Why are small American airports in big trouble?

Small American airport

The U.S. Government Accountability Office have unleashed a new report which reveals that flights, and plane seats, were down in comparison to the figures available seven years ago.

The report highlighted that smaller destinations were most tarnished,  with flights down as much as 24 percent and seats down as much as 18 percent since 2007.  Rising high fuel prices, are said to be one part of the biggest problems, with costs quadrupling from 2002 to 2012, meaning fuel  now far exceed labour costs.   Susan Kurland, assistant secretary for aviation at the Department of Transportation continues; “while the largest airlines have shown a remarkable ability to adapt and earn profits the last four years, the reality is that many small communities are confronting increasing challenges in maintaining their desired level of air service.”

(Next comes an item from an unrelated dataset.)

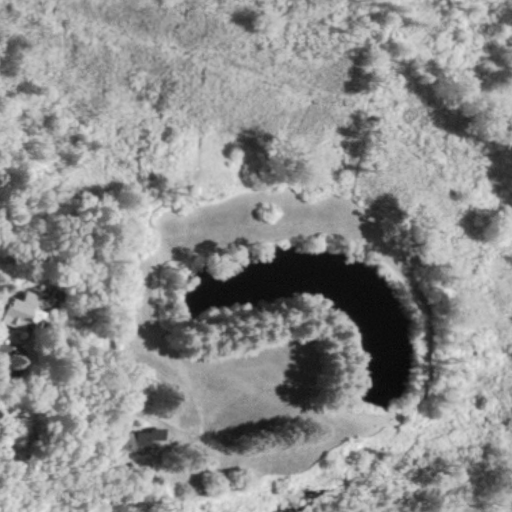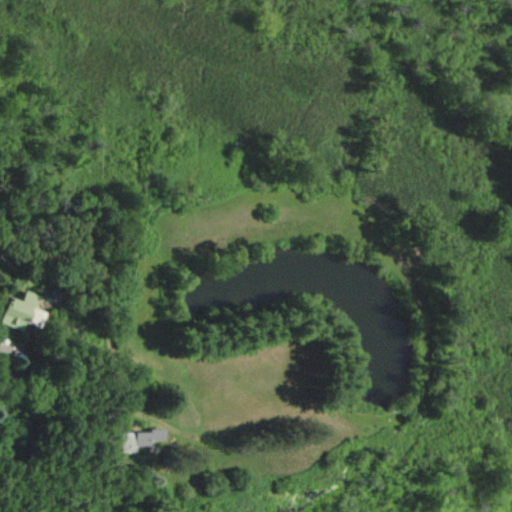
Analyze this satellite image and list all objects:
building: (16, 312)
building: (140, 442)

In addition to this,president and CEO of Republic Airways Holdings, said “economic pressures on regional airlines have been exacerbated by a shortage of entry-level airline pilots.”  This was evident when Republic were trying to hire 500 new pilots, and whilst 2,400 applied, only 450 met the company’s standard.  However, Air Line Pilots Association President Lee Moak suggested, “there’s no shortage of qualified airline pilots, only a shortage of pilots willing to work for the “near poverty” wages that regional airlines offer entry-level first officers.”

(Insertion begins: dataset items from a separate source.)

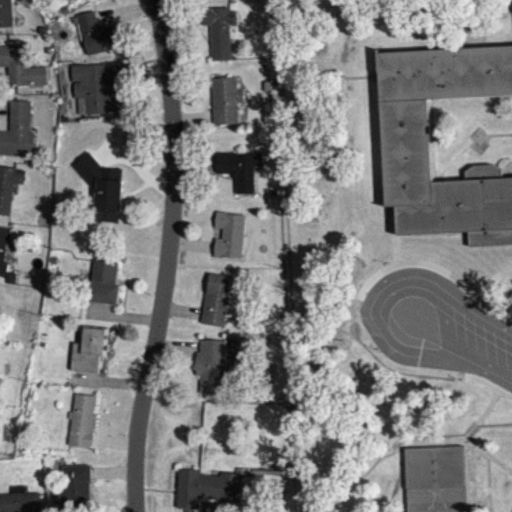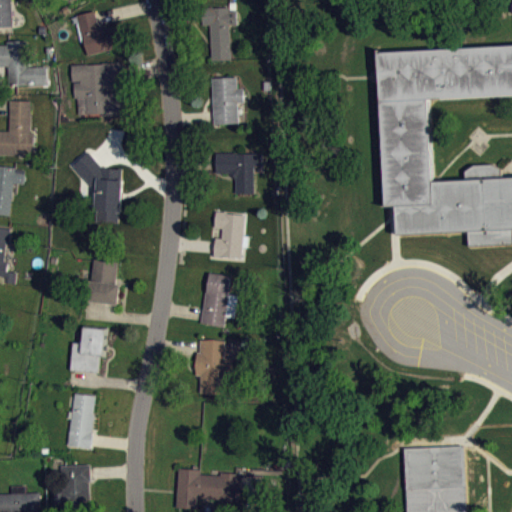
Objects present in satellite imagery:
building: (76, 2)
road: (509, 5)
building: (5, 13)
building: (6, 16)
building: (220, 29)
building: (96, 33)
building: (222, 35)
building: (98, 40)
building: (22, 64)
building: (22, 71)
road: (330, 74)
building: (98, 84)
building: (102, 93)
building: (227, 98)
building: (229, 105)
building: (18, 130)
building: (20, 136)
building: (449, 140)
building: (449, 146)
building: (241, 167)
building: (240, 175)
building: (9, 184)
building: (102, 186)
building: (10, 191)
building: (106, 193)
building: (231, 233)
building: (232, 240)
building: (6, 255)
road: (287, 255)
road: (165, 256)
road: (341, 260)
building: (6, 261)
road: (389, 266)
building: (105, 282)
road: (462, 283)
building: (107, 288)
building: (217, 299)
building: (221, 305)
road: (495, 309)
building: (91, 347)
building: (91, 355)
building: (213, 365)
building: (215, 370)
road: (489, 383)
road: (482, 414)
building: (83, 419)
building: (85, 425)
road: (484, 453)
road: (499, 464)
building: (435, 478)
building: (440, 482)
building: (74, 487)
building: (206, 487)
building: (76, 492)
building: (208, 492)
building: (20, 500)
building: (21, 503)
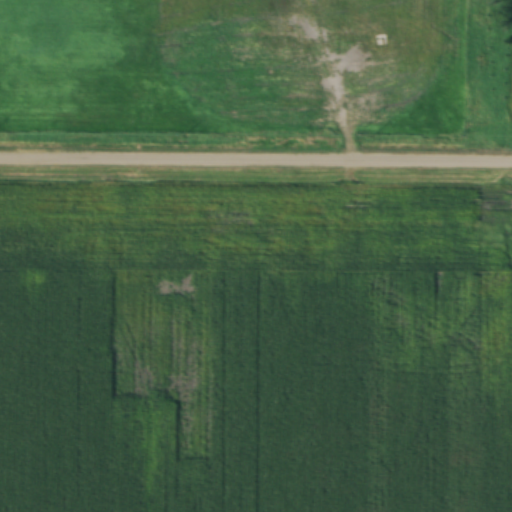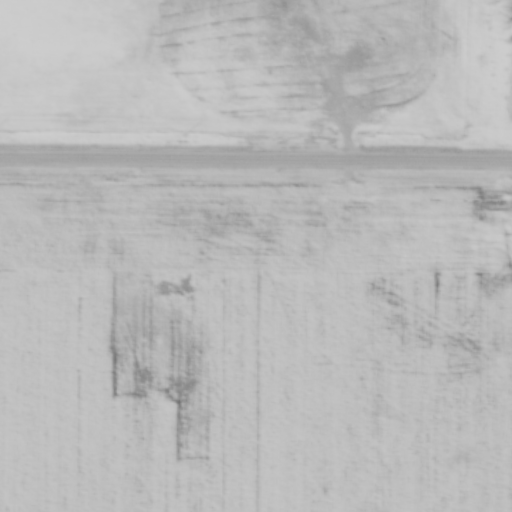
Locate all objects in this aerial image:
road: (256, 161)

The economic pressures have meant that major air carriers have also avoided using the types of planes which serve smaller communities, and therefore only carry 19 to 1000 passengers.  According to a study by  Massachusetts Institute of Technology, these types of journeys are 40 to 60 per cent less fuel efficient on a per passenger basis, in comparison to larger planes going to major airports.

Economic pressures, and airline merging has meant that only government-subsidized air service to rural communities has been increasing, and this has only been in it’s attempt to prevent certain smaller airports from losing profit entirely. What are your thoughts on this latest report? Is it a case that regional airports have become less adaptable?